● About this task
From first line to last, copy the listing exactly and omit its pictures.

● Dataset excerpts
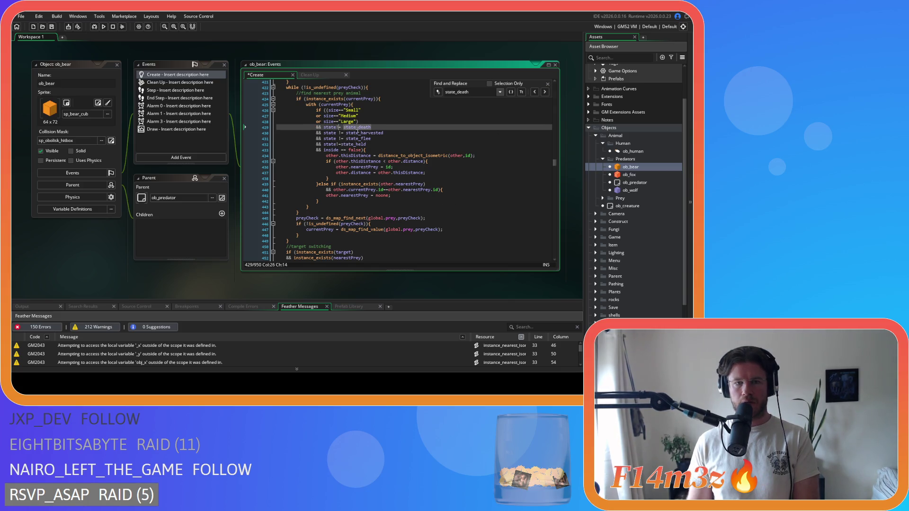
left_click(335, 134)
key("Delete")
key("Right")
key("Right")
key("Delete")
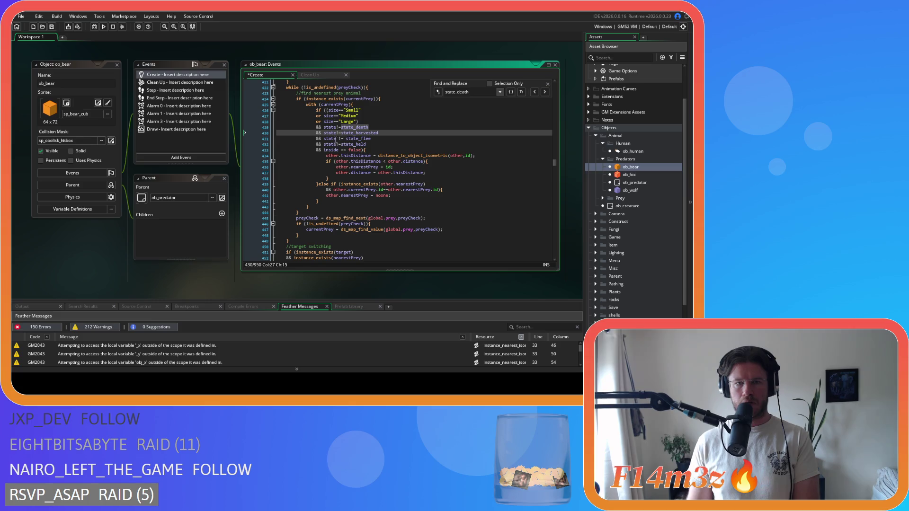
left_click(336, 138)
key("Delete")
key("Right")
key("Right")
key("Delete")
left_click(340, 149)
key("Delete")
key("Right")
key("Delete")
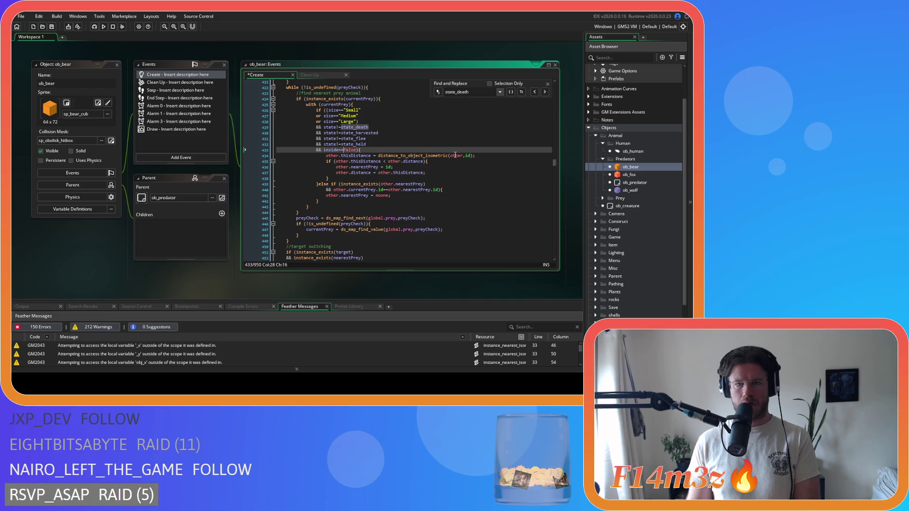
scroll(450, 142, "down", 3)
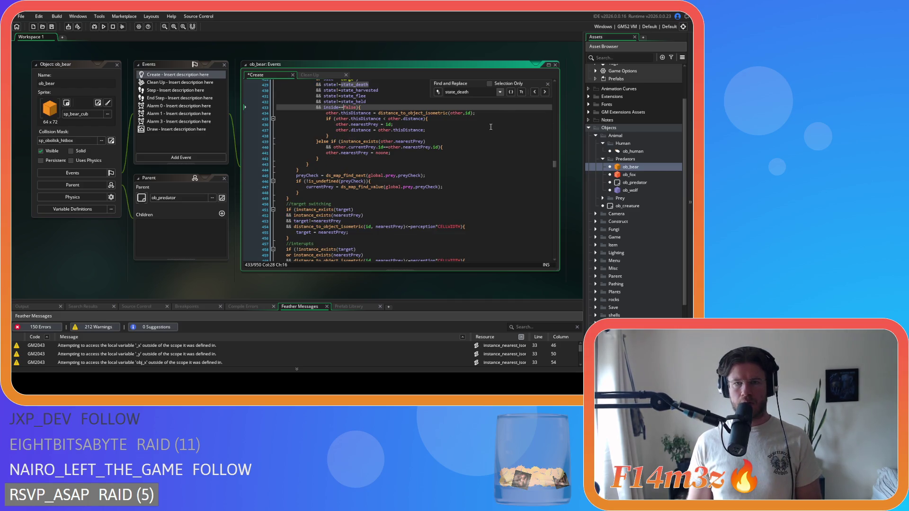
left_click(545, 93)
left_click(545, 93)
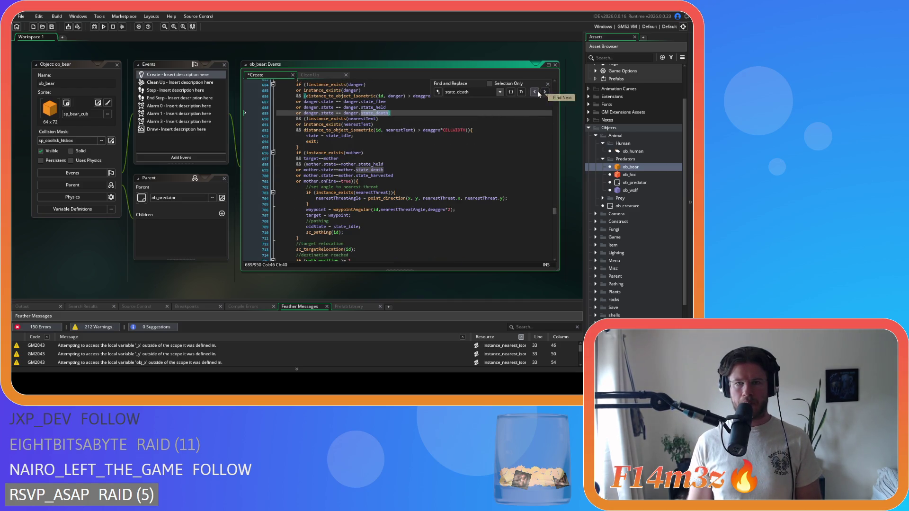
- Remove spaces around == in the "Small", "Medium" and "Large" size checks on lines 483–485
left_click(536, 93)
scroll(374, 124, "up", 1)
left_click(338, 109)
key("Delete")
key("Delete")
left_click(334, 116)
key("Delete")
key("Right")
key("Right")
key("Delete")
left_click(335, 121)
key("Delete")
key("Right")
key("Right")
key("Delete")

● Written solution
left_click(335, 134)
key("Delete")
key("Right")
key("Right")
key("Delete")
left_click(336, 138)
key("Delete")
key("Right")
key("Right")
key("Delete")
left_click(340, 149)
key("Delete")
key("Right")
key("Delete")
scroll(450, 142, "down", 3)
left_click(545, 93)
left_click(545, 93)
- Remove spaces around == in the "Small", "Medium" and "Large" size checks on lines 483–485
left_click(536, 93)
scroll(374, 124, "up", 1)
left_click(338, 109)
key("Delete")
key("Delete")
left_click(334, 116)
key("Delete")
key("Right")
key("Right")
key("Delete")
left_click(335, 121)
key("Delete")
key("Right")
key("Right")
key("Delete")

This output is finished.